> [Plain-text document sources]:
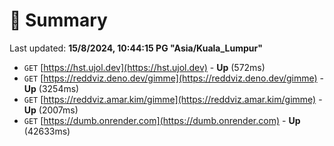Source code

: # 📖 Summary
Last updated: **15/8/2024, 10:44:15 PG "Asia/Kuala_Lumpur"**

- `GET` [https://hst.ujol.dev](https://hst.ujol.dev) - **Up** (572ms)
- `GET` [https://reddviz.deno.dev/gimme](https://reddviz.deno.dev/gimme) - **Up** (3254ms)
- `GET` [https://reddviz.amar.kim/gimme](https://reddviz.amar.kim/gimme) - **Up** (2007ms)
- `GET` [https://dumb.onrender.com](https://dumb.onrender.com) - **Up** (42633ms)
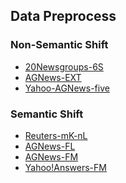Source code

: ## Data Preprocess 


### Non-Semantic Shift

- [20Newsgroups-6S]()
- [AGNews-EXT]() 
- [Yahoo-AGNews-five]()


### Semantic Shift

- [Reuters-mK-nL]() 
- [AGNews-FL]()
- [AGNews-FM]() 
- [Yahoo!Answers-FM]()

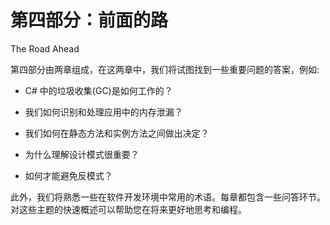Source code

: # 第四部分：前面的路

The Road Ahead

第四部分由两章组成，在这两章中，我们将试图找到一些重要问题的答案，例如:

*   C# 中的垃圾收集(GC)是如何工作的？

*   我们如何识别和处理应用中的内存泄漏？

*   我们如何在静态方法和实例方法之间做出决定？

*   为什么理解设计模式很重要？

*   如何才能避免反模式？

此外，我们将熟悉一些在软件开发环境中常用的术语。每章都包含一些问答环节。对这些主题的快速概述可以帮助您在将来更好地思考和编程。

> [Exercise goal]: Render every non-blank line of the material above as a Markdown table with a "Row" column giving the row number and a "Line" column holding the line, and omit the pictures.

> [Written solution]:
| Row | Line |
|---|---|
| 1 | Source code |
| 2 | : # 📖 Summary |
| 3 | Last updated: **15/8/2024, 10:44:15 PG "Asia/Kuala_Lumpur"** |
| 4 | - `GET` [https://hst.ujol.dev](https://hst.ujol.dev) - **Up** (572ms) |
| 5 | - `GET` [https://reddviz.deno.dev/gimme](https://reddviz.deno.dev/gimme) - **Up** (3254ms) |
| 6 | - `GET` [https://reddviz.amar.kim/gimme](https://reddviz.amar.kim/gimme) - **Up** (2007ms) |
| 7 | - `GET` [https://dumb.onrender.com](https://dumb.onrender.com) - **Up** (42633ms) |
| 8 | Source code |
| 9 | : ## Data Preprocess  |
| 10 | ### Non-Semantic Shift |
| 11 | - [20Newsgroups-6S]() |
| 12 | - [AGNews-EXT]()  |
| 13 | - [Yahoo-AGNews-five]() |
| 14 | ### Semantic Shift |
| 15 | - [Reuters-mK-nL]()  |
| 16 | - [AGNews-FL]() |
| 17 | - [AGNews-FM]()  |
| 18 | - [Yahoo!Answers-FM]() |
| 19 | Source code |
| 20 | : # 第四部分：前面的路 |
| 21 | The Road Ahead |
| 22 | 第四部分由两章组成，在这两章中，我们将试图找到一些重要问题的答案，例如: |
| 23 | *   C# 中的垃圾收集(GC)是如何工作的？ |
| 24 | *   我们如何识别和处理应用中的内存泄漏？ |
| 25 | *   我们如何在静态方法和实例方法之间做出决定？ |
| 26 | *   为什么理解设计模式很重要？ |
| 27 | *   如何才能避免反模式？ |
| 28 | 此外，我们将熟悉一些在软件开发环境中常用的术语。每章都包含一些问答环节。对这些主题的快速概述可以帮助您在将来更好地思考和编程。 |